Неважно, знал ли Еремин, что «Абрашка Терц» – герой, так сказать, фольклорный. В любом случае не меняется прагматика использованного приема.

Далее формулировались выводы. Еремин утверждал, что арестованные писатели «начали с малого: честность подменили беспринципностью, литературную деятельность, как ее понимают советские люди, – двурушничеством, искренность в своем отношении к жизни – нигилизмом, критиканством за спиной других, “перемыванием костей” ближних. И, начав с этих мелких пакостей, они уже не останавливались. Они продолжали катиться по наклонной плоскости. И, в конечном счете, докатились до преступлений против советской власти. Они поставили себя тем самым вне нашей литературы, вне сообщества советских людей. От мелкого паскудства до крупного предательства – такова дорожка, по которой они шествовали».

Тут подразумевались уже правовые оценки. Еремин к ним и подводил читателей: «Как мы уже видели, “сочинения” этих отщепенцев, насквозь проникнутые злобной клеветой на наш общественный строй, на наше государство, являют собой образчики антисоветской пропаганды. Всем содержанием своим они направлены на разжигание вражды между народами и государствами, на обострение военной опасности. По существу говоря, это выстрелы в спину народа, борющегося за мир на земле, за всеобщее счастье. Такие действия нельзя рассматривать иначе, как враждебные отношению к Родине».

Вот и баланс. Не только в области литературной. До суда обвинения формулировались.

Обоснования приговора

Стоит отметить, что многие современники характеризовали статью Еремина как доносительскую. Это неверно.

Он вовсе не доносил. Хотя бы потому, что в доносе не было нужды: Синявский и Даниэль уже пять месяцев, как находились под арестом. Прагматика статьи, подчеркнем, другая. Еремин заранее обосновывал выдвинутые следствием обвинения.

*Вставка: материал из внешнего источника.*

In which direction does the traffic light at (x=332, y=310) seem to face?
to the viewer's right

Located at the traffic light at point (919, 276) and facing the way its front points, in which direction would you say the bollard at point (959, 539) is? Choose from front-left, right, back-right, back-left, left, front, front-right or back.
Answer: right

Разумеется, путаница в указаниях авторов крамольных публикаций была замечена иностранными журналистами и литераторами, следившими за советской периодикой. Ошибки демонстрировали, что Еремин даже не читал то, что пытался раскритиковать.

Соответственно, кураторам готовившегося процесса срочно понадобилось исправить ошибки, демонстрируя, что те обусловлены лишь случайностью. Такую задачу решала З. С. Кедрина, литературовед и критик, сотрудник Института мировой литературы АН СССР. Ее статью опубликовала «Литературная газета» 22 января 1966 года[40].

Начинала Кедрина с оценки ситуации. Прежде всего – на уровне пропагандистском: «Еще до того, как выяснилось, что А. Синявский и Ю. Даниэль тайно печатались за рубежом под псевдонимами Абрама Терца и Николая Аржака, до того, как они были привлечены к ответственности за свои антисоветские “литературные забавы”, зарубежная капиталистическая пресса, радио, телевидение до небес превозносили их произведения».

Для советских читателей статус Кедриной был таким образом четко обозначен. Она – как Еремин – эксперт. Потому и получила недоступную ее согражданам возможность постоянно читать «капиталистическую прессу», следить за передачами радио и телевидения.

Иностранцы же – в большинстве своем – такой осведомленности не удивлялись. Поверхностным было их знакомство с реалиями «социалистического государства».

Кедрина же не вдавалась в подробности. Исходный тезис сразу обосновала: «Лондонская газета “Таймс”, например, объявляла творения Терца “блестящим опытом сатиры… достойным лучших образцов русской традиции”, а “Нью-Йорк Таймс” высказывала уверенность, что “каждый русский писатель гордился бы, если бы мог создать такие эссе, повести и афоризмы, как Абрам Терц”».